Why would cells want to target proliferation factors for degradation? During times of severe stress, if cells cannot maintain genome integrity or ensure survival during growth, it may become better for them to assume a nonproliferative (persister) state [189–193]. In fact, persister cells are highly resistant to stresses and antibiotics [189–192]. By stopping replication and reducing protein synthesis, the cell can focus on stress response while waiting for a more opportune condition to resume growth. Such behavior would be a form of bet-hedging, trading current fitness for future benefits [194, 195]. These may be examples of general mechanism, whereby stress exposes vital proliferation factors as proteolytic targets to induce growth arrest.

4.0 Perspective

Stress responses are not disconnected pathways, but are closely integrated into bacterial physiology. As there is no limit in the variety of ways that stress can alter cellular pathways, responses have evolved to be equally complex, monitoring and maintaining every cellular process. Since stress responses are so intimately connected to cellular state, studying them has provided an elegant window into the mechanisms that regulate the homeostasis of the cell. We have started to develop an understanding of the mechanisms that sense stress, the molecular tools that comprise responses, the logic of how responses are constructed and linked, and the dynamic outcomes that can result. However, many questions remain. For many responses, we still do not know the inducing signal, all the players, how the players fit together, or the behaviors that can result.

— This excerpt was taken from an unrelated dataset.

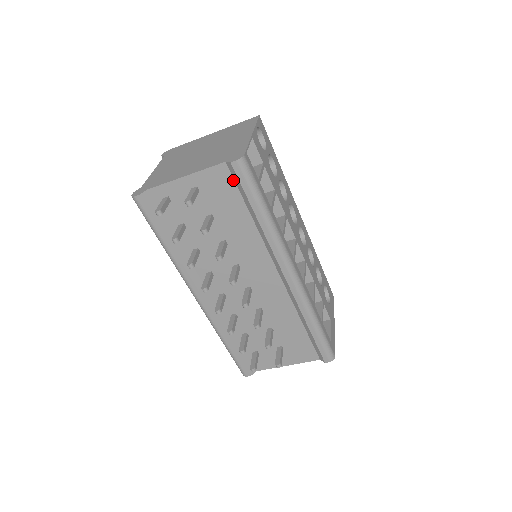
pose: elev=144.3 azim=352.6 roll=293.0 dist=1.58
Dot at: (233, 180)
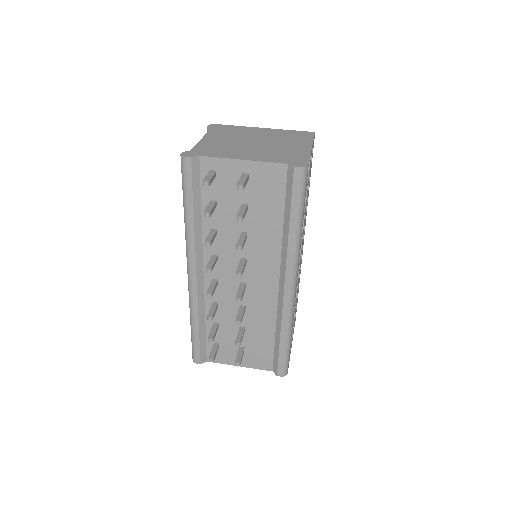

As there are only a finite number of sensors and regulators to face an infinite variety of stresses, not all responses may be perfectly adaptive [196]. Additionally, we do not know how bacteria integrate the combinatorial stresses they are likely to have faced in the environment. This is especially important for pathogens, as they experience a characteristic set of stresses in a defined temporal order, and responses may be optimized to reflect this [197, 198]. Lastly, we are only beginning to grasp at the variability that may occur on the single-cell level. How pervasive are these behaviors in stress? Why have particular response behaviors been selected over others? Answering these and other questions will be crucial for understanding bacterial physiology and engineering.